■ THE PROBLEM: Reproduce word for word the part of the dictionary-inversion thread below starting at "(Note that the" and ending at "above to work.)".

■ STUDY TEXT:
☆ ☆ ☆

Reverse / invert a dictionary mapping

Question

Given a dictionary like so:

my_map = {'a': 1, 'b': 2}

How can one invert this map to get:

inv_map = {1: 'a', 2: 'b'}

Answer 1

Python 3+:

inv_map = {v: k for k, v in my_map.items()}

Python 2:

inv_map = {v: k for k, v in my_map.iteritems()}

Answer 2

Assuming that the values in the dict are unique:

Python 3:

dict((v, k) for k, v in my_map.items())

Python 2:

dict((v, k) for k, v in my_map.iteritems())

Answer 3

If the values in my_map aren't unique:

Python 3:

inv_map = {}
for k, v in my_map.items():
    inv_map[v] = inv_map.get(v, []) + [k]

Python 2:

inv_map = {}
for k, v in my_map.iteritems():
    inv_map[v] = inv_map.get(v, []) + [k]

Answer 4

To do this while preserving the type of your mapping (assuming that it is a dict or a dict subclass):

def inverse_mapping(f):
    return f.__class__(map(reversed, f.items()))

Answer 5

Try this:

inv_map = dict(zip(my_map.values(), my_map.keys()))

(Note that the Python docs on dictionary views explicitly guarantee that .keys() and .values() have their elements in the same order, which allows the approach above to work.)

Alternatively:

inv_map = dict((my_map[k], k) for k in my_map)

or using python 3.0's dict comprehensions

inv_map = {my_map[k] : k for k in my_map}

Answer 6

Another, more functional, way:

my_map = { 'a': 1, 'b':2 }
dict(map(reversed, my_map.items()))

☆ ☆ ☆

■ RECORDED DATA:
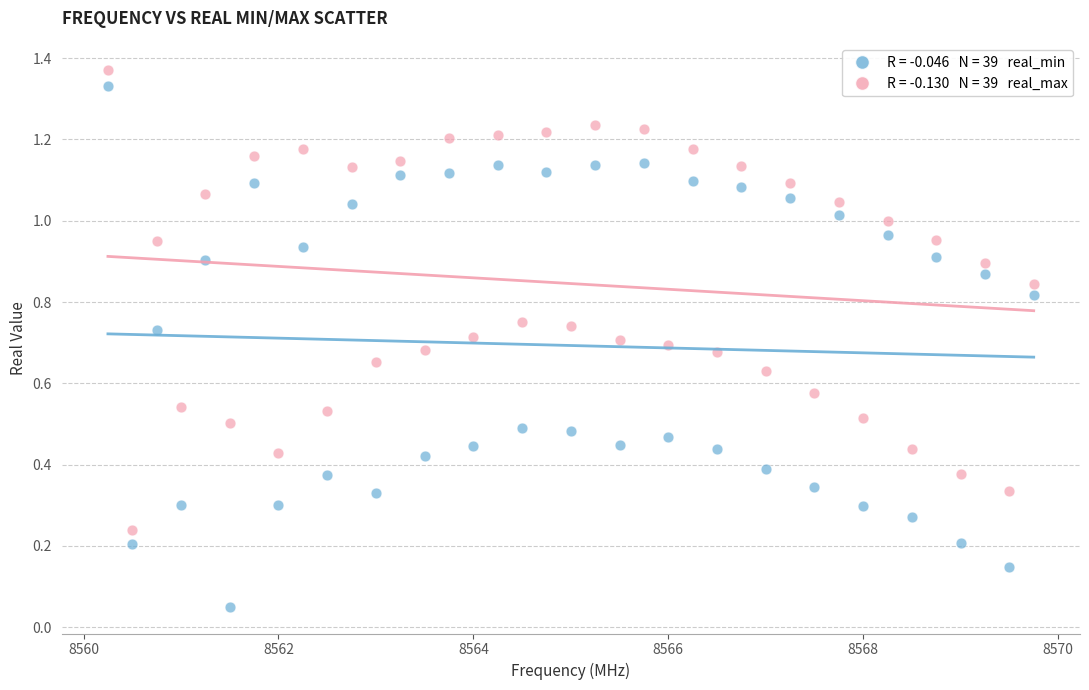

Across all data points, what is the range of X values (max minus min)?

9.5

☆ ☆ ☆

■ EXERCISE SOLUTION:
(Note that the Python docs on dictionary views explicitly guarantee that .keys() and .values() have their elements in the same order, which allows the approach above to work.)